West May Be Trying To Make Color Revolution In Tehran
Apparently, the West continues resolute in its strategy of promoting coups and color revolutions against emerging powers around the world. Iran seems to be the current target of global elites, who are encouraging a dissident movement to overthrow the Iranian government.
Currently, Tehran and all major Iranian cities are undergoing violent protests between political dissidents and government’s forces. The wave of demonstrations began after the death of Mahsa Amini, a 22-year-old Kurdish girl who died after being arrested by Iranian police for not wearing the hijab, a traditional Islamic garment that is mandatory in Iran.
Iranian police announced in official communiqués that Amini died of sudden illness, but political opposition and feminist movements allege that her death was caused by the torture she allegedly suffered at the hands of the policemen. Thousands of women began to take to the streets protesting, burning hijabs and demanding an end to Islamic law.
The movement quickly got out of the control of the authorities and became a serious national crisis. Hundreds of people have already been arrested and dozens have died in the demonstrations. What began as an anti-religious protest by women has turned into a civil war-like violent riot. Opposition groups took advantage of the moment to start an unprecedented wave of violence. There are videos circulating on the internet showing protesters murdering police officers, which reveals the seriousness of the situation.
On September 23th, President Raisi announced the Iranian government would take more effective measures to regain control over the crisis. More incisive action is expected in the coming days, including mass arrests and the use of the intelligence apparatus to directly target key protest leaders and funders. In fact, this seems to be the only way to prevent the country from going into a legitimacy crisis since the main demand of the protesters is now the very end of Islamic theocracy.
As expected, the western media is strongly supporting the demonstrations. News agencies have reported the case as an example of a popular revolution against a “dictatorship”. Liberal political groups also encourage the protests as an opportunity to overcome traditional Islamic politics and start a secular and “democratic” political period.
It is precisely in this Western support for the protests that arise the suspicions that there is a color revolution underway in the Persian country. For example, Soros’ Open Societies Foundation, one of the world’s leading regime-change funding agencies, has publicly declared its support for Iranian dissidents.
In the Open Societies’ social media it is possible to read: “Inspired and led by brave women, Iranian people have courageously taken to the streets to demand freedom and an end to government repression. The protests are inspiring in their scope and diversity across ethnicity, religion, age, and socioeconomic status. We stand in solidarity with Iranian people and call for the repeal of all discriminatory laws aimed at ongoing repression of brave women of Iran and an end to state-mandated internet disruptions. We join our partners in urging feminist movements globally to amplify demands and express solidarity with Iranian women’s movements – a new, brave generation who transcend societal and political boundaries and divisions in building new norms”.
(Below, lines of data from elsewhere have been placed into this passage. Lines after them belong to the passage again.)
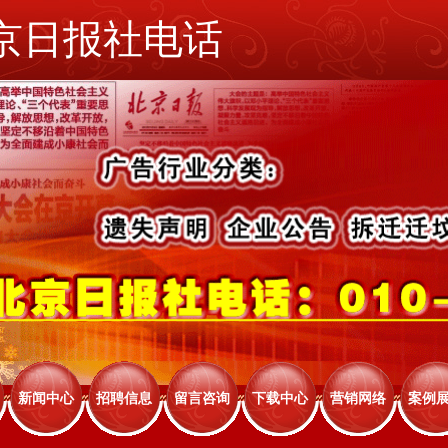
京日报社电话
新闻中心
招聘信息
留言咨询
下载中心
营销网络
案例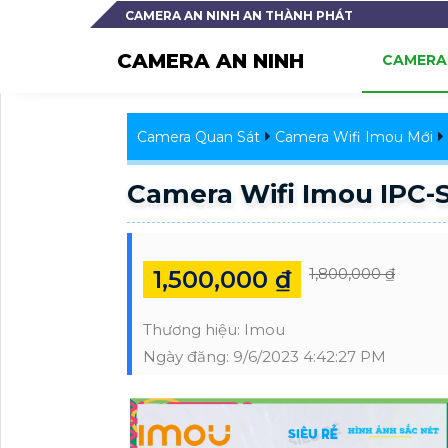
CAMERA AN NINH AN THÀNH PHÁT
CAMERA AN NINH
CAMERA 
Camera Quan Sát
Camera Wifi Imou Mới
Camera Wifi Imou IPC
1,800,000 ₫
1,500,000 ₫
Thương hiệu:
Imou
Ngày đăng:
9/6/2023 4:42:27 PM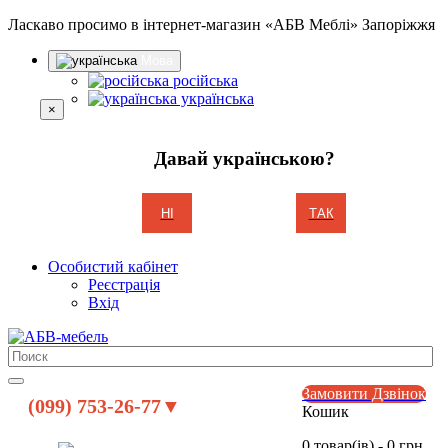
Ласкаво просимо в інтернет-магазин «АБВ Меблі» Запоріжжя
Мова
російська
українська
×
Давай українською?
НІ
ТАК
Особистий кабінет
Реєстрація
Вхід
Замовити Дзвінок
(099) 753-26-77▼
Кошик
0 товар(ів) - 0 грн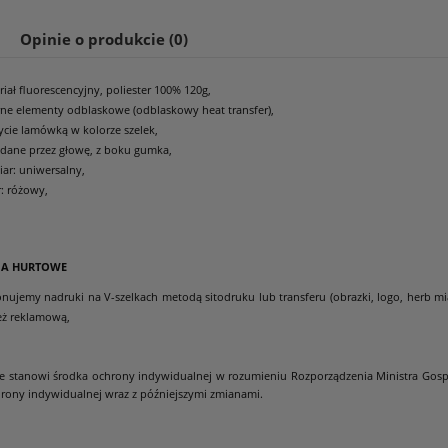
Opinie o produkcie (0)
iał fluorescencyjny, poliester 100% 120g,
rne elementy odblaskowe (odblaskowy heat transfer),
ycie lamówką w kolorze szelek,
adane przez głowę, z boku gumka,
iar: uniwersalny,
r: różowy,
IA HURTOWE
nujemy nadruki na V-szelkach metodą sitodruku lub transferu (obrazki, logo, herb mias
eż reklamową,
ie stanowi środka ochrony indywidualnej w rozumieniu Rozporządzenia Ministra Gosp
rony indywidualnej wraz z późniejszymi zmianami.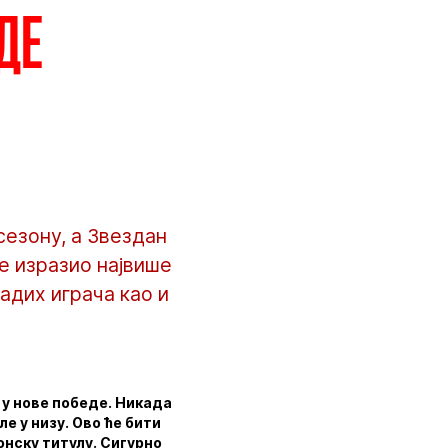
де
сезону, а Звездан
е изразио највише
ладих играча као и
 у нове победе. Никада
ле у низу. Ово ће бити
онску титулу. Сигурно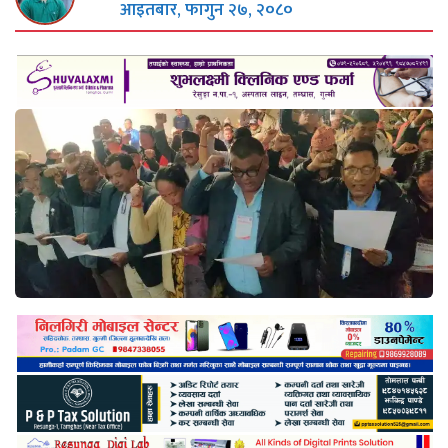
आइतबार, फागुन २७, २०८०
It is important to remember that Soros is not only an important global investor, but one of the main agents in defense of liberal globalism, being involved not only in color revolutions, but also in the financing of several clandestine operations by Western intelligence, such as the biolabs in Ukraine. Obviously, the mere existence of his support for the protests is not sufficient proof that this is a deliberate color revolution operation against the Iranian government, but it would be naive to believe that his support is a simple detail and not real evidence that the Western forces want to overthrow the Iranian government.
Amidst the global context of tensions and security crisis, promoting a color revolution in a counter-hegemonic country so important as Iran would be a significant victory for the elites that defend western unipolarity. Therefore, even if initially the protests supposedly started in a popular and organic way, the situation is certainly turning into an attempt of regime change.
If Iranian policemen really killed a woman, they must be investigated, prosecuted and punished. Iran has its own legal forces that are competent enough to deal with this type of situation. In the same sense, the country has made many efforts to improve the living conditions of women. Iran is the country with the highest number of female scientists in the world. 70% of Iranian academics in natural sciences and mathematics are women, for example. Clearly, despite having some problems with women’s rights, Tehran strives to improve this situation and reconcile women’s well-being with Islamic traditionalism, without needing foreign interference to overcome its problems.
Any form of violation of national sovereignty through foreign support for internal dissent must be condemned. Therefore, it is Iran’s right to take effective measures to prevent chaos from spreading in the country.